Blessed Be Everyone!
It has been quite a long time that I've written something on my findings. So much for being a mystic skeptic. I apologize :) However, when I am not musing over the complicated mysteries of the Universe, I write. I write random things that flit through my mind, which then stick to my thoughts without letting me do anything else. Last night was one such night, when I came up with a piece before dozing off. I am putting it here. Being a night person that I am, my thoughts are free flowing at that time. So, here is what I came up with at 1 am in the morning rather. Take a look:
Sunshine, moonlight, frozen winds, the brazen heat, the crashing waves,
I cross them all. I fight them all. To conquer my fears, to beat them all,
I stand tall. The world spins around, closing in on me. I claw my way through, I duck my head, I save my heart, I hold my breath.
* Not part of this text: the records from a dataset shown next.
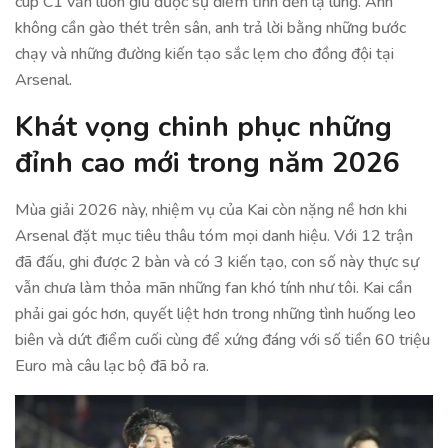
cúp C1 vẫn luôn giữ được sự điềm tĩnh đến lạ lùng. Anh
không cần gào thét trên sân, anh trả lời bằng những bước
chạy và những đường kiến tạo sắc lẹm cho đồng đội tại
Arsenal.
Khát vọng chinh phục những
đỉnh cao mới trong năm 2026
Mùa giải 2026 này, nhiệm vụ của Kai còn nặng nề hơn khi
Arsenal đặt mục tiêu thâu tóm mọi danh hiệu. Với 12 trận
đã đấu, ghi được 2 bàn và có 3 kiến tạo, con số này thực sự
vẫn chưa làm thỏa mãn những fan khó tính như tôi. Kai cần
phải gai góc hơn, quyết liệt hơn trong những tình huống leo
biên và dứt điểm cuối cùng để xứng đáng với số tiền 60 triệu
Euro mà câu lạc bộ đã bỏ ra.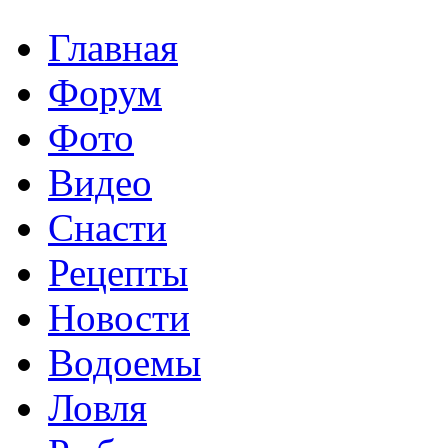
Главная
Форум
Фото
Видео
Снасти
Рецепты
Новости
Водоемы
Ловля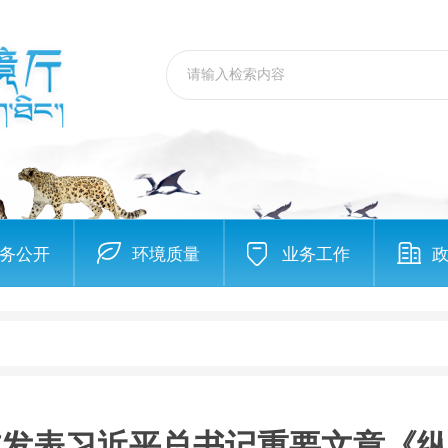
务公开
环境质量
业务工作
志发表习近平总书记重要文章《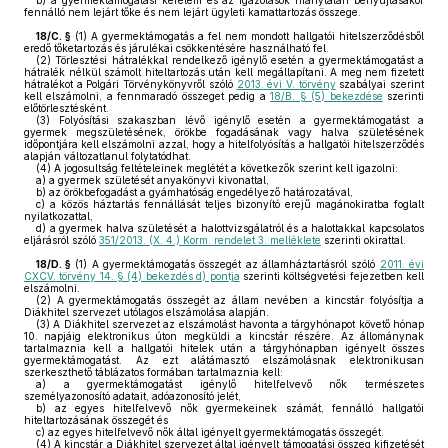
b)
a gyermektámogatási kérelem és az igazolások hiánytalan benyújtásakor
fennálló nem lejárt tőke és nem lejárt ügyleti kamattartozás összege.
18/C. §
(1)
A gyermektámogatás a fel nem mondott hallgatói hitelszerződésből
eredő tőketartozás és járulékai csökkentésére használható fel.
(2)
Törlesztési hátralékkal rendelkező igénylő esetén a gyermektámogatást a
hátralék nélkül számolt hiteltartozás után kell megállapítani. A meg nem fizetett
hátralékot a Polgári Törvénykönyvről szóló
2013. évi V. törvény
szabályai szerint
kell elszámolni, a fennmaradó összeget pedig a
18/B. § (5) bekezdése
szerinti
előtörlesztésként.
(3)
Folyósítási szakaszban lévő igénylő esetén a gyermektámogatást a
gyermek megszületésének, örökbe fogadásának vagy halva születésének
időpontjára kell elszámolni azzal, hogy a hitelfolyósítás a hallgatói hitelszerződés
alapján változatlanul folytatódhat.
(4)
A jogosultság feltételeinek meglétét a következők szerint kell igazolni:
a)
a gyermek születését anyakönyvi kivonattal,
b)
az örökbefogadást a gyámhatóság engedélyező határozatával,
c)
a közös háztartás fennállását teljes bizonyító erejű magánokiratba foglalt
nyilatkozattal,
d)
a gyermek halva születését a halottvizsgálatról és a halottakkal kapcsolatos
eljárásról szóló
351/2013. (X. 4.) Korm. rendelet 3. melléklete
szerinti okirattal.
18/D. §
(1)
A gyermektámogatás összegét az államháztartásról szóló
2011. évi
CXCV. törvény 14. § (4) bekezdés d) pontja
szerinti költségvetési fejezetben kell
elszámolni.
(2)
A gyermektámogatás összegét az állam nevében a kincstár folyósítja a
Diákhitel szervezet utólagos elszámolása alapján.
(3)
A Diákhitel szervezet az elszámolást havonta a tárgyhónapot követő hónap
10. napjáig elektronikus úton megküldi a kincstár részére. Az állománynak
tartalmaznia kell a hallgatói hitelek után a tárgyhónapban igényelt összes
gyermektámogatást. Az ezt alátámasztó elszámolásnak elektronikusan
szerkeszthető táblázatos formában tartalmaznia kell:
a)
a gyermektámogatást igénylő hitelfelvevő nők természetes
személyazonosító adatait, adóazonosító jelét,
b)
az egyes hitelfelvevő nők gyermekeinek számát, fennálló hallgatói
hiteltartozásának összegét és
c)
az egyes hitelfelvevő nők által igényelt gyermektámogatás összegét.
(4)
A kincstár a Diákhitel szervezet által igényelt támogatási összeg kifizetését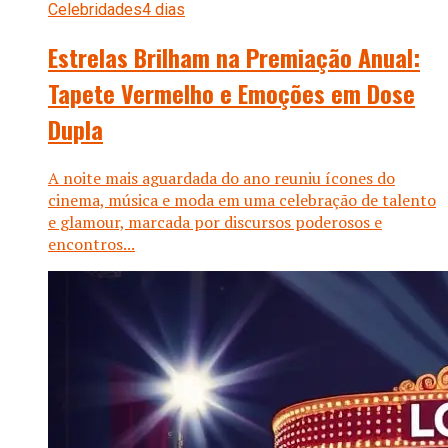
Celebridades
4 dias
Estrelas Brilham na Premiação Anual:
Tapete Vermelho e Emoções em Dose
Dupla
A noite mais aguardada do ano reuniu ícones do
cinema, música e moda em uma celebração de talento
e glamour, marcada por discursos poderosos e
encontros...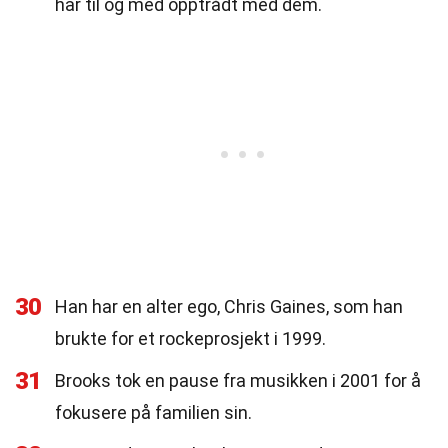
har til og med opptrådt med dem.
30
Han har en alter ego, Chris Gaines, som han
brukte for et rockeprosjekt i 1999.
31
Brooks tok en pause fra musikken i 2001 for å
fokusere på familien sin.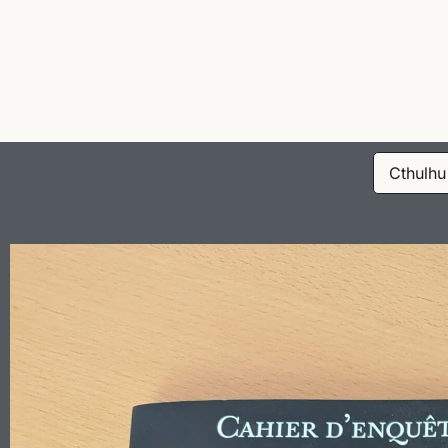
Cthulhu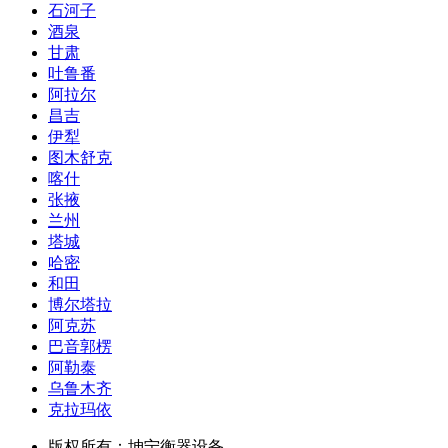
石河子
酒泉
甘肃
吐鲁番
阿拉尔
昌吉
伊犁
图木舒克
喀什
张掖
兰州
塔城
哈密
和田
博尔塔拉
阿克苏
巴音郭楞
阿勒泰
乌鲁木齐
克拉玛依
版权所有：坤宁衡器设备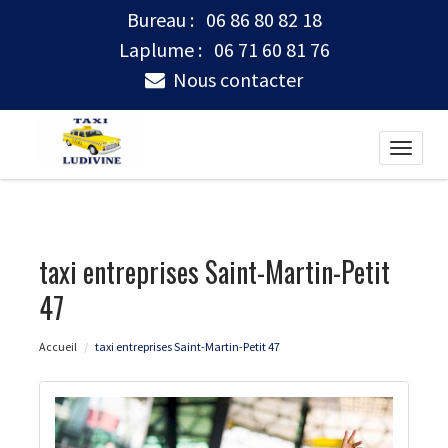
Bureau :
06 86 80 82 18
Laplume :
06 71 60 81 76
Nous contacter
Toggle
naviga
taxi entreprises Saint-Martin-Petit
47
Accueil
taxi entreprises Saint-Martin-Petit 47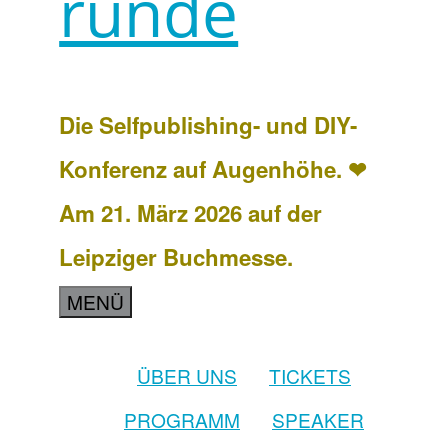
runde
Die Selfpublishing- und DIY-
Konferenz auf Augenhöhe. ❤
Am 21. März 2026 auf der
Leipziger Buchmesse.
MENÜ
ÜBER UNS
TICKETS
PROGRAMM
SPEAKER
The anger pulsates in my veins, a dangerous rythm as I dance my way through the jeering faces. I stifle the urge to scream, fear of being judged. I stifle the urge to cry, afraid to fall apart. Will anyone hold my hand? Will any hold me close? Will anyone tell me I am all right? My heart races, the fear pumps through as my life unfurls before my eyes.
I miss something, searching for it since eternity.
Will I ever get it? The answer is at the end of infinity...
Tears fill my eyes as the pain in my heart blooms magnanimously,
But is it what that makes me weak, is this what breaks the promises I made? Is my pain the culprit of the broken hearts scattered in my life?
I am skeptical, I am mystical, I am courage and I am strength, but I am afraid to crush my fears, for what I see, no one can come near.
I believe what I feel, I vow to what I see,
The mysteries of the unseen grip me in their embrace...
As I fight tirelessly to end this race.
Let me know what do you think about it. I usually do not follow any poetic scheme as it sort of disrupts my thought process. And of course, we should let people do what they feel free to do, should we not? Keep a look out for my other posts; I promise to keep up. Till then, let your mind and heart wander, without restricted by any superficial rules. You know best!